INSTRUCTION:
A verbatim transcript of the data below is required, images omitted.

[SOURCE INFORMATION]

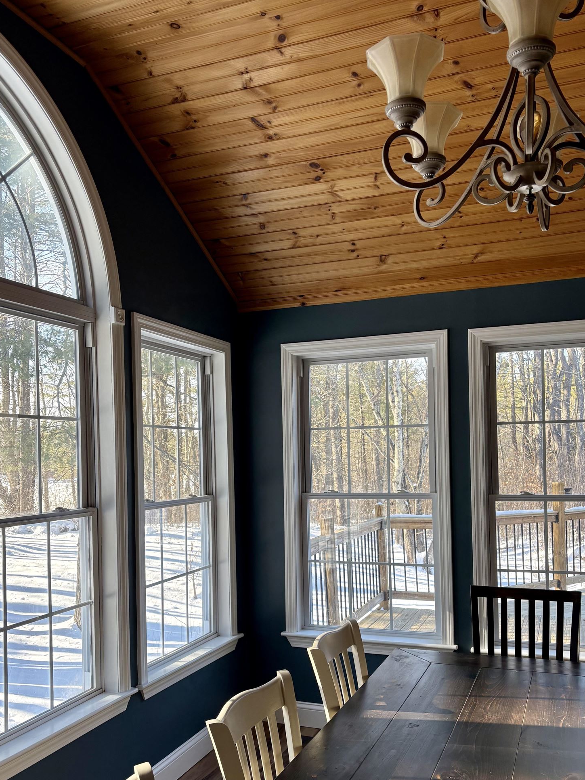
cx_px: 308
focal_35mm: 31
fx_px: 699
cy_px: 444
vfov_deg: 58.1
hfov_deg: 45.4
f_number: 1.6
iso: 64
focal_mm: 5.96
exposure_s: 1/290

[/SOURCE INFORMATION]

ANSWER AREA:
cx_px: 308
focal_35mm: 31
fx_px: 699
cy_px: 444
vfov_deg: 58.1
hfov_deg: 45.4
f_number: 1.6
iso: 64
focal_mm: 5.96
exposure_s: 1/290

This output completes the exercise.